尺取法：反覆推進區間的開頭和結尾，來求取滿足條件的最小區間的方法  。    《挑戰程式設計》P146

POJ3061

Subsequence

Time Limit: 1000MS	Memory Limit: 65536K
Total Submissions: 15988	Accepted: 6774

Description

A sequence of N positive integers (10 < N < 100 000), each of them less than or equal 10000, and a positive integer S (S < 100 000 000) are given. Write a program to find the minimal length of the subsequence of consecutive elements of the sequence, the sum of which is greater than or equal to S.

Input

The first line is the number of test cases. For each test case the program has to read the numbers N and S, separated by an interval, from the first line. The numbers of the sequence are given in the second line of the test case, separated by intervals. The input will finish with the end of file.

Output

For each the case the program has to print the result on separate line of the output file.if no answer, print 0.

Sample Input

2
10 15
5 1 3 5 10 7 4 9 2 8
5 11
1 2 3 4 5

Sample Output

2
3

題意：求總和不小於S的連續子序列的長度的最小值。

思路：以s（區間左端點）= t（區間右端點）=sum（序列As~At-1的總和）=0初始化，

            只要依然有sum<S,就不斷將sum增加At，並t++；

            如果無法滿足sum>=S則迴圈終止，否則，更新ans=min（ans，t-s）；

            將sum減去As，s++（更新左端點），繼續尋找

CODE：

#include<stdio.h>
#include<string.h>
#include<algorithm>
using namespace std;
int a[100010];
int main()
{
    int T,n,S;
    scanf("%d",&T);
    while(T--)
    {
      scanf("%d%d",&n,&S);
        for(int i=1;i<=n;i++)
        {
            scanf("%d",&a[i]);
        }
        int s=1,t=1,ans=n+1,sum=0;
        while(true)
        {
            while(t<=n&&sum<S)
            {
                sum+=a[t];
                t++;
            }
            if(sum<S) break;
            ans=min(ans,t-s);
            sum-=a[s];
            s++;
        }
        if(ans>n) ans=0;
        printf("%d\n",ans);
    }
}

POJ3320

Jessica's Reading Problem

Time Limit: 1000MS	Memory Limit: 65536K
Total Submissions: 13146	Accepted: 4522

Description

Jessica's a very lovely girl wooed by lots of boys.
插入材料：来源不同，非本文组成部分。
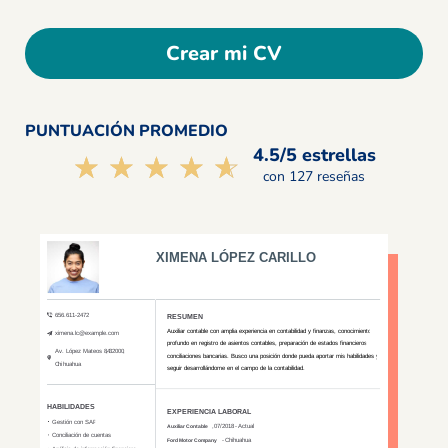
Crear mi CV
PUNTUACIÓN PROMEDIO
4.5/5 estrellas
☆☆☆☆☆
★★★★★
con 127 reseñas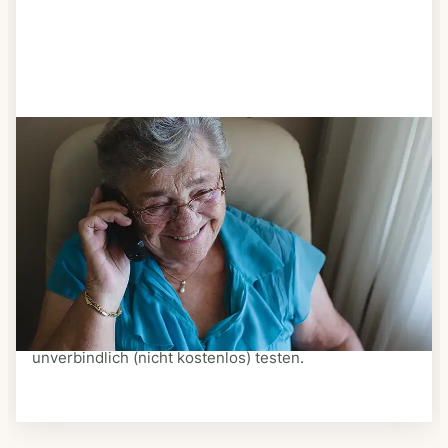
Schritt 3
Bestellen & liefern lassen
Suchen Sie sich aus dem Speiseplan Ihres Anbieters
aus, was Ihnen schmeckt. Bestellen Sie telefonisch,
schriftlich oder im Online-Shop Ihres Anbieters.
Ein Kurier liefert Ihnen das bestellte Essen zum
vereinbarten Zeitpunkt nach Hause. Bei vielen
Anbietern können Sie Essen auf Rädern auch
unverbindlich (nicht kostenlos) testen.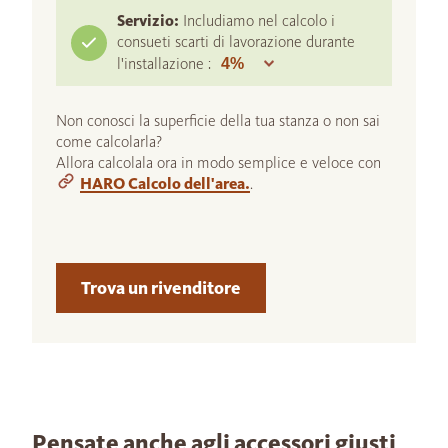
Servizio:
Includiamo nel calcolo i
consueti scarti di lavorazione durante
l'installazione :
Non conosci la superficie della tua stanza o non sai
come calcolarla?
Allora calcolala ora in modo semplice e veloce con
HARO Calcolo dell'area.
.
Trova un rivenditore
Pensate anche agli accessori giusti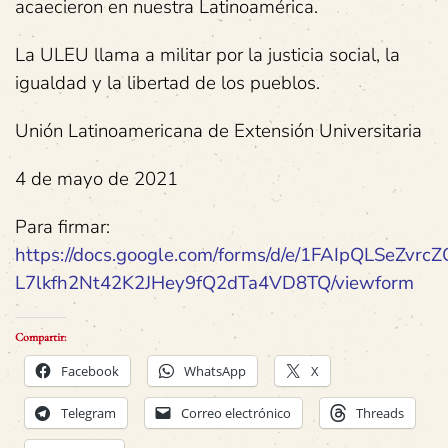
acaecieron en nuestra Latinoamérica.
La ULEU llama a militar por la justicia social, la
igualdad y la libertad de los pueblos.
Unión Latinoamericana de Extensión Universitaria
4 de mayo de 2021
Para firmar:
https://docs.google.com/forms/d/e/1FAIpQLSeZvrc
L7lkfh2Nt42K2JHey9fQ2dTa4VD8TQ/viewform
Compartir:
Facebook
WhatsApp
X
Telegram
Correo electrónico
Threads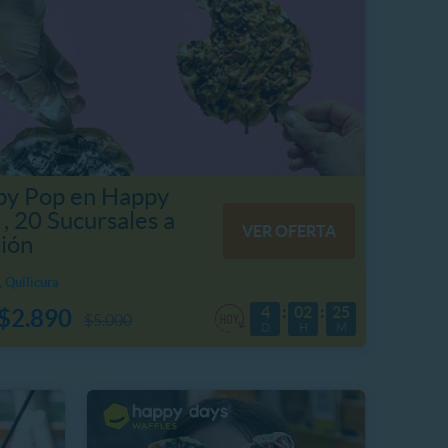
by Pop en Happy
, 20 Sucursales a
VER OFERTA
ción
 Quilicura
4
02
25
$2.890
$5.000
D
H
M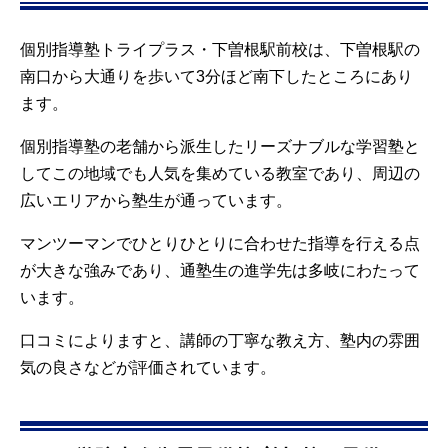
個別指導塾トライプラス・下曽根駅前校は、下曽根駅の
南口から大通りを歩いて3分ほど南下したところにあり
ます。
個別指導塾の老舗から派生したリーズナブルな学習塾と
してこの地域でも人気を集めている教室であり、周辺の
広いエリアから塾生が通っています。
マンツーマンでひとりひとりに合わせた指導を行える点
が大きな強みであり、通塾生の進学先は多岐にわたって
います。
口コミによりますと、講師の丁寧な教え方、塾内の雰囲
気の良さなどが評価されています。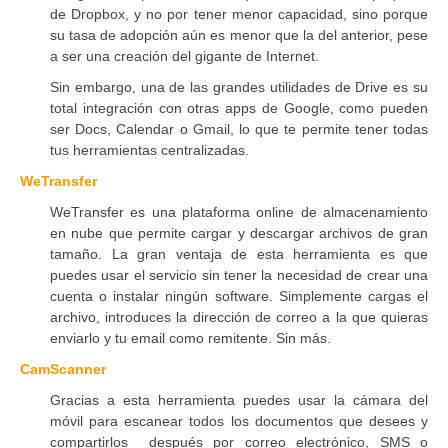
de Dropbox, y no por tener menor capacidad, sino porque
su tasa de adopción aún es menor que la del anterior, pese
a ser una creación del gigante de Internet.
Sin embargo, una de las grandes utilidades de Drive es su
total integración con otras apps de Google, como pueden
ser Docs, Calendar o Gmail, lo que te permite tener todas
tus herramientas centralizadas.
WeTransfer
WeTransfer es una plataforma online de almacenamiento
en nube que permite cargar y descargar archivos de gran
tamaño. La gran ventaja de esta herramienta es que
puedes usar el servicio sin tener la necesidad de crear una
cuenta o instalar ningún software. Simplemente cargas el
archivo, introduces la dirección de correo a la que quieras
enviarlo y tu email como remitente. Sin más.
CamScanner
Gracias a esta herramienta puedes usar la cámara del
móvil para escanear todos los documentos que desees y
compartirlos después por correo electrónico, SMS o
Recently she has a problem. The final exam is coming, yet she has spent little time on it. If she wants to pass it, she has to master all ideas included in a very thick text book. The author of that text book, like other authors, is extremely fussy about the ideas, thus some ideas are covered more than once. Jessica think if she managed to read each idea at least once, she can pass the exam. She decides to read only one contiguous part of the book which contains all ideas covered by the entire book. And of course, the sub-book should be as thin as possible.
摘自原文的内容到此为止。